Word for word, print every entry below.

▶ INPUT RECORDS
____
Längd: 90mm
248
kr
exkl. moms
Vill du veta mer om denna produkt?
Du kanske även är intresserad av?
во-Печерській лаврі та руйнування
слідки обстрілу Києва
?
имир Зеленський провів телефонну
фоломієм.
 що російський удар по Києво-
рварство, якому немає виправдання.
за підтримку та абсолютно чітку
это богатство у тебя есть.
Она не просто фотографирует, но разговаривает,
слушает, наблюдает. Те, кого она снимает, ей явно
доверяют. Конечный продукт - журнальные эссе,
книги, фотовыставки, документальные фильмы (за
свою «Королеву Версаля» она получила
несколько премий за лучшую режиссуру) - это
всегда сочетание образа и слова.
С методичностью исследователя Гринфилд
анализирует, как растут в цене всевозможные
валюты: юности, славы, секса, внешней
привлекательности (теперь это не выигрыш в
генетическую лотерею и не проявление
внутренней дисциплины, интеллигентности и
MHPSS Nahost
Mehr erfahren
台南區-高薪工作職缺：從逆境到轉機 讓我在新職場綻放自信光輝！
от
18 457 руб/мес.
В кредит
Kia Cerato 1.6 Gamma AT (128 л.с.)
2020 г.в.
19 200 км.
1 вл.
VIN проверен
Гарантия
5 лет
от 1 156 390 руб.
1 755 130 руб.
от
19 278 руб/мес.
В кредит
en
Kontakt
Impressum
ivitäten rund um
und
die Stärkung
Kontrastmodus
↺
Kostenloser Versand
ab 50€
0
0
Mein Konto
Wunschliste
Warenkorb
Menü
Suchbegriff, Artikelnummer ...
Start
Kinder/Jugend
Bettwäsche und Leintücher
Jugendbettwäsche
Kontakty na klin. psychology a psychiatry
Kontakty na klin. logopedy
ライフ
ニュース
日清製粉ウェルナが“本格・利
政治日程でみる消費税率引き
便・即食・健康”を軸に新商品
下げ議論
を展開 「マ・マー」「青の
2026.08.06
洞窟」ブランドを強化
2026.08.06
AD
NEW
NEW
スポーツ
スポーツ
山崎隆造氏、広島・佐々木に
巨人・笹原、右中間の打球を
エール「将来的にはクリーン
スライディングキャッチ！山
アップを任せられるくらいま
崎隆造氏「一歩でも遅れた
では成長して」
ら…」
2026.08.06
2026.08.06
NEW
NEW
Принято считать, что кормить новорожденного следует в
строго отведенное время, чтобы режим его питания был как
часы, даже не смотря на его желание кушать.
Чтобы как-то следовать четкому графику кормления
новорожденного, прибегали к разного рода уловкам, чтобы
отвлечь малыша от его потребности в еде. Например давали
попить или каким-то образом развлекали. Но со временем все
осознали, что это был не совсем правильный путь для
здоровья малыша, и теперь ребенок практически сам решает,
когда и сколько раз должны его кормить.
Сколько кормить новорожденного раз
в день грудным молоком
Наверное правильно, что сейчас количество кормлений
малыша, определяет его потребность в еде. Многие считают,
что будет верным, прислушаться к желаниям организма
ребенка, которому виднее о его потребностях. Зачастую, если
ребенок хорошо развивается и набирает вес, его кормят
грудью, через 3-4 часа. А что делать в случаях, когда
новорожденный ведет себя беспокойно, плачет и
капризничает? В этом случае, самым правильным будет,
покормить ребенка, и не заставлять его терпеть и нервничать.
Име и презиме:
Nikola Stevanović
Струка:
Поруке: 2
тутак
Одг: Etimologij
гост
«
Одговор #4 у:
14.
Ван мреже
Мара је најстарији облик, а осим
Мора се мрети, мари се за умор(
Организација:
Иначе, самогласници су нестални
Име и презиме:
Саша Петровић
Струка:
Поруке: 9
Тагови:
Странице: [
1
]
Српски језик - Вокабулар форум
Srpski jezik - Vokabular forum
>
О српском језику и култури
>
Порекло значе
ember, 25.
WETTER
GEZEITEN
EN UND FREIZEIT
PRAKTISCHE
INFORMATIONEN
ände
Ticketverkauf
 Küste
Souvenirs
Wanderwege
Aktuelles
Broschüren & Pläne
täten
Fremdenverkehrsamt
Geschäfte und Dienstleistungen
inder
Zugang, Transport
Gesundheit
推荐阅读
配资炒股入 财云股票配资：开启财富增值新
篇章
____
▶ EXPECTED OUTPUT
Längd: 90mm
248
kr
exkl. moms
Vill du veta mer om denna produkt?
Du kanske även är intresserad av?
во-Печерській лаврі та руйнування
слідки обстрілу Києва
?
имир Зеленський провів телефонну
фоломієм.
 що російський удар по Києво-
рварство, якому немає виправдання.
за підтримку та абсолютно чітку
это богатство у тебя есть.
Она не просто фотографирует, но разговаривает,
слушает, наблюдает. Те, кого она снимает, ей явно
доверяют. Конечный продукт - журнальные эссе,
книги, фотовыставки, документальные фильмы (за
свою «Королеву Версаля» она получила
несколько премий за лучшую режиссуру) - это
всегда сочетание образа и слова.
С методичностью исследователя Гринфилд
анализирует, как растут в цене всевозможные
валюты: юности, славы, секса, внешней
привлекательности (теперь это не выигрыш в
генетическую лотерею и не проявление
внутренней дисциплины, интеллигентности и
MHPSS Nahost
Mehr erfahren
台南區-高薪工作職缺：從逆境到轉機 讓我在新職場綻放自信光輝！
от
18 457 руб/мес.
В кредит
Kia Cerato 1.6 Gamma AT (128 л.с.)
2020 г.в.
19 200 км.
1 вл.
VIN проверен
Гарантия
5 лет
от 1 156 390 руб.
1 755 130 руб.
от
19 278 руб/мес.
В кредит
en
Kontakt
Impressum
ivitäten rund um
und
die Stärkung
Kontrastmodus
↺
Kostenloser Versand
ab 50€
0
0
Mein Konto
Wunschliste
Warenkorb
Menü
Suchbegriff, Artikelnummer ...
Start
Kinder/Jugend
Bettwäsche und Leintücher
Jugendbettwäsche
Kontakty na klin. psychology a psychiatry
Kontakty na klin. logopedy
ライフ
ニュース
日清製粉ウェルナが“本格・利
政治日程でみる消費税率引き
便・即食・健康”を軸に新商品
下げ議論
を展開 「マ・マー」「青の
2026.08.06
洞窟」ブランドを強化
2026.08.06
AD
NEW
NEW
スポーツ
スポーツ
山崎隆造氏、広島・佐々木に
巨人・笹原、右中間の打球を
エール「将来的にはクリーン
スライディングキャッチ！山
アップを任せられるくらいま
崎隆造氏「一歩でも遅れた
では成長して」
ら…」
2026.08.06
2026.08.06
NEW
NEW
Принято считать, что кормить новорожденного следует в
строго отведенное время, чтобы режим его питания был как
часы, даже не смотря на его желание кушать.
Чтобы как-то следовать четкому графику кормления
новорожденного, прибегали к разного рода уловкам, чтобы
отвлечь малыша от его потребности в еде. Например давали
попить или каким-то образом развлекали. Но со временем все
осознали, что это был не совсем правильный путь для
здоровья малыша, и теперь ребенок практически сам решает,
когда и сколько раз должны его кормить.
Сколько кормить новорожденного раз
в день грудным молоком
Наверное правильно, что сейчас количество кормлений
малыша, определяет его потребность в еде. Многие считают,
что будет верным, прислушаться к желаниям организма
ребенка, которому виднее о его потребностях. Зачастую, если
ребенок хорошо развивается и набирает вес, его кормят
грудью, через 3-4 часа. А что делать в случаях, когда
новорожденный ведет себя беспокойно, плачет и
капризничает? В этом случае, самым правильным будет,
покормить ребенка, и не заставлять его терпеть и нервничать.
Име и презиме:
Nikola Stevanović
Струка:
Поруке: 2
тутак
Одг: Etimologij
гост
«
Одговор #4 у:
14.
Ван мреже
Мара је најстарији облик, а осим
Мора се мрети, мари се за умор(
Организација:
Иначе, самогласници су нестални
Име и презиме:
Саша Петровић
Струка:
Поруке: 9
Тагови:
Странице: [
1
]
Српски језик - Вокабулар форум
Srpski jezik - Vokabular forum
>
О српском језику и култури
>
Порекло значе
ember, 25.
WETTER
GEZEITEN
EN UND FREIZEIT
PRAKTISCHE
INFORMATIONEN
ände
Ticketverkauf
 Küste
Souvenirs
Wanderwege
Aktuelles
Broschüren & Pläne
täten
Fremdenverkehrsamt
Geschäfte und Dienstleistungen
inder
Zugang, Transport
Gesundheit
推荐阅读
配资炒股入 财云股票配资：开启财富增值新
篇章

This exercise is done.